◆ **Listed records**
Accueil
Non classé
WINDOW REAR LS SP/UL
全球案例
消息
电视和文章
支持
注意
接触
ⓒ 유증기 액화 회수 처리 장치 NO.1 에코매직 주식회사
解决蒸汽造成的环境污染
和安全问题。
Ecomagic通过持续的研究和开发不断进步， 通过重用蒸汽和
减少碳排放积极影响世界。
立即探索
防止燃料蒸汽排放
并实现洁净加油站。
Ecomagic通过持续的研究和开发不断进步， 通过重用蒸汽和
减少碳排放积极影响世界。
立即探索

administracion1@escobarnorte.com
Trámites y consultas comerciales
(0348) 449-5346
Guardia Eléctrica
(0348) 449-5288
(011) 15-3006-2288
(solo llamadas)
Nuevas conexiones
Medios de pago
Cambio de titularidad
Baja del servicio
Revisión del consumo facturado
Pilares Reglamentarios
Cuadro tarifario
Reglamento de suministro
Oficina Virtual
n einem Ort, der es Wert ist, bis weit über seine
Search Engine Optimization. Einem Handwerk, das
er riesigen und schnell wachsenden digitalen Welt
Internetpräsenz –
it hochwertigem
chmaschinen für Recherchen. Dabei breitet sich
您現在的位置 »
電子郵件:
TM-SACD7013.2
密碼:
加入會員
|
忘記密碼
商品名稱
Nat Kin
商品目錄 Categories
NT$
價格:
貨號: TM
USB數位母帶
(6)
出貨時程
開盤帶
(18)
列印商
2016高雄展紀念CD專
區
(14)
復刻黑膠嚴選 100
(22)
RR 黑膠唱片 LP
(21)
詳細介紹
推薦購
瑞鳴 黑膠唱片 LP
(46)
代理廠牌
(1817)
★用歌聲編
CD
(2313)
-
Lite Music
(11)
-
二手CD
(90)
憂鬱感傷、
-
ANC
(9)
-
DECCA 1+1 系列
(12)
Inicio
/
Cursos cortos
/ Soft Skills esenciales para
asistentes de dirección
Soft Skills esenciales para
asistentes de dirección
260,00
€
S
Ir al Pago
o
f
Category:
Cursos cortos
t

◆ **Task**
Return the lines above, starting at the one that contains "Oficina Virtual" and running through the last, exactly as they appear, with no extra lines.

◆ **Finished exercise**
Oficina Virtual
n einem Ort, der es Wert ist, bis weit über seine
Search Engine Optimization. Einem Handwerk, das
er riesigen und schnell wachsenden digitalen Welt
Internetpräsenz –
it hochwertigem
chmaschinen für Recherchen. Dabei breitet sich
您現在的位置 »
電子郵件:
TM-SACD7013.2
密碼:
加入會員
|
忘記密碼
商品名稱
Nat Kin
商品目錄 Categories
NT$
價格:
貨號: TM
USB數位母帶
(6)
出貨時程
開盤帶
(18)
列印商
2016高雄展紀念CD專
區
(14)
復刻黑膠嚴選 100
(22)
RR 黑膠唱片 LP
(21)
詳細介紹
推薦購
瑞鳴 黑膠唱片 LP
(46)
代理廠牌
(1817)
★用歌聲編
CD
(2313)
-
Lite Music
(11)
-
二手CD
(90)
憂鬱感傷、
-
ANC
(9)
-
DECCA 1+1 系列
(12)
Inicio
/
Cursos cortos
/ Soft Skills esenciales para
asistentes de dirección
Soft Skills esenciales para
asistentes de dirección
260,00
€
S
Ir al Pago
o
f
Category:
Cursos cortos
t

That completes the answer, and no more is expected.